■ List of tasks ■
A. Answer these questions from the post on the Lubanga trial:
(i) Which judge read the Appeals Chamber's oral summary?
(ii) On what date did the Trial Chamber issue the decision that the prosecution appealed?
(iii) What had the prosecution been ordered to disclose, confidentially, to the defence?
B. For each statement, say whether it agrees with the post on the Lubanga trial, quoting the words that decide it:
(i) The Appeals Chamber upheld the Trial Chamber's decision to release Lubanga.
(ii) The Appeals Chamber rejected all but one of the prosecution's arguments.
(iii) The Trial Chamber ordered Lubanga's release with suspensive effect.
C. Write the next paragraph of the post on the Lubanga trial, picking up after its final sentence.

■ Document extract ■
◇ ◇ ◇

April 20, 2024

Lubanga trial resumes

This afternoon, Hague time, the ICC Appeals Chamber issued its decision on the prosecution’s appeal against the Trial Chamber’s July 8 decision to stay the Lubanga trial (for the second time) and to order former Congolese warlord Thomas Lubanga Dyilo to be released (also for the second time).

The Appeals Chamber reversed both the Trial Chamber’s decision to stay the proceedings and their decision to release Lubanga. Thus if you are looking at actual results, it seems like a victory for the prosecution (and a victory for the victims participating in the proceedings who had supported the Prosecution’s call for the Appeals Chamber to reserve the Trial Chamber and allow the case to continue.)

But if you listened to the Appeals Chamber’s oral summary – read by Judge Song – – you got a very different message. The Appeals Chamber stated in no uncertain terms that it backed the Trial Chamber’s position that any order issued by the court must be obeyed by the prosecutor, full stop. It rejected all of the prosecution’s arguments, bar one. In short, the only reason the trial is resuming is because the Appeals Chamber accepted the prosecution argument that the Trial Chamber erred by resorting immediately to a stay of proceedings rather than first seeing whether it could bring the prosecution into compliance through sanctioning of the prosecutor. To the extent that one can view this first ICC trial as a power struggle between different divisions of the new court as precedents are being established, the clear message given in the oral summary was that it is the judges who are in control and that they will continue to reject any attempt by the prosecutor to modify this basic rule.

A brief background and summary follows based on the oral decision, but the written decision, when it comes out, is the final word:

The Trial Chamber ordered the stay of proceedings because of the prosecutor’s “material non-compliance” with the court’s order for the prosecution to disclose, confidentially to the defence, the identity of an intermediary and because in this context the Trial Chamber had “lost control of a significant aspect of the trial proceedings.” Then, as a consequence of the stay, the Trial Chamber ordered Lubanga’s release – with suspensive effect.

◇ ◇ ◇

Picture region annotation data
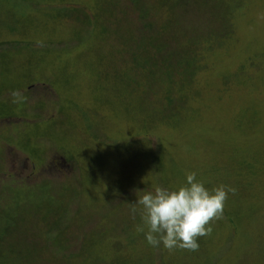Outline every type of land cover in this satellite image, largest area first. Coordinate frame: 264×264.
I'll list each match as a JSON object with an SVG mask.
<instances>
[{
  "label": "rangeland",
  "instance_id": "rangeland-1",
  "mask_svg": "<svg viewBox=\"0 0 264 264\" xmlns=\"http://www.w3.org/2000/svg\"><path fill=\"white\" fill-rule=\"evenodd\" d=\"M191 172L223 219L149 245ZM4 225L0 264H264V0H0Z\"/></svg>",
  "mask_w": 264,
  "mask_h": 264
},
{
  "label": "clouds",
  "instance_id": "clouds-1",
  "mask_svg": "<svg viewBox=\"0 0 264 264\" xmlns=\"http://www.w3.org/2000/svg\"><path fill=\"white\" fill-rule=\"evenodd\" d=\"M235 189L219 185L211 190L198 181L196 173L186 174V183L175 190L155 187L144 192L136 204H131L133 215L142 208L143 226L137 232L145 233L147 243L161 244L169 252L175 249L197 251L198 240L211 235L212 224L223 219L228 193Z\"/></svg>",
  "mask_w": 264,
  "mask_h": 264
},
{
  "label": "trees",
  "instance_id": "trees-1",
  "mask_svg": "<svg viewBox=\"0 0 264 264\" xmlns=\"http://www.w3.org/2000/svg\"><path fill=\"white\" fill-rule=\"evenodd\" d=\"M166 68L168 67L166 66ZM61 216H62V219H65L64 215H61ZM3 228L4 229H0V258L6 260V258L8 257L7 256L8 254L11 256L13 255V251L8 252L7 251L8 247H5L2 243L4 240L9 241L7 236L10 235V232H12V230L9 231L10 228H7V225H4Z\"/></svg>",
  "mask_w": 264,
  "mask_h": 264
}]
</instances>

◇ ◇ ◇

■ Results by task ■
A.
(i) Judge Song
(ii) July 8
(iii) The identity of an intermediary

B.
(i) No: "The Appeals Chamber reversed both the Trial Chamber’s decision to stay the proceedings and their decision to release Lubanga."
(ii) Yes: "It rejected all of the prosecution’s arguments, bar one."
(iii) Yes: "the Trial Chamber ordered Lubanga’s release – with suspensive effect."

C.
On appeal, the prosecution raised three arguments. Firstly, it argued that the Trial Chamber mis-characterized the prosecution’s actions by finding the prosecution refused to implement its order and that the prosecution had merely pursued reasonable legal channels to ensure that the intermediary in question would be safe as a priority before agreeing to implement the court’s order. The Appeals Chamber rejected this argument, essentially saying that a court order is a court order and its implementation is not subject to the prosecutor’s discretion.

Secondly, the prosecution argued that the Trial Chamber had misconstrued the prosecution’s position with respect to its protection obligations. The prosecution argued that the Rome State “establishes a system to provide protection to persons at risk due to their interaction with the Court, in which all organs share responsibility and must consult and act in a coordinated fashion to provide adequate protection” and that the prosecution, in seeking time to consult with other organs regarding the security of the intermediary was acting within that system, not intruding into the chamber’s domain. This argument was also rejected by the Appeals Chamber, with Judge Song stating that it is the Trial Chamber, subject only to a different decision by the Appeals Chamber, that is the “ultimate guardian of a fair and expeditious trial.”

Thirdly, the prosecution argued that the Trial Chamber’s decision to stay the proceedings was “excessive and premature.” It was this argument alone that the Appeals Chamber looked favorably upon, although only just. The error that the Appeals Chamber found with the Trial Chamber’s decision was that there was an avenue they could have first pursued before staying the proceedings. In Song’s words: “Sanctions are a key tool for Chambers to maintain control of proceedings within the trial framework and to safeguard a fair trial without having to have recourse to the drastic remedy of staying proceedings.” So the prosecution won its argument, but only with the Appeals Chamber signaling very clearly that the prosecutor should be sanctioned until he comes into line with the Trial Chamber’s order regarding the intermediary.

With the stay lifted, it followed that the order for Lubanga’s release was also reversed. So now proceedings will resume in the Trial Chamber, and we will wait to see what sanctions may be imposed.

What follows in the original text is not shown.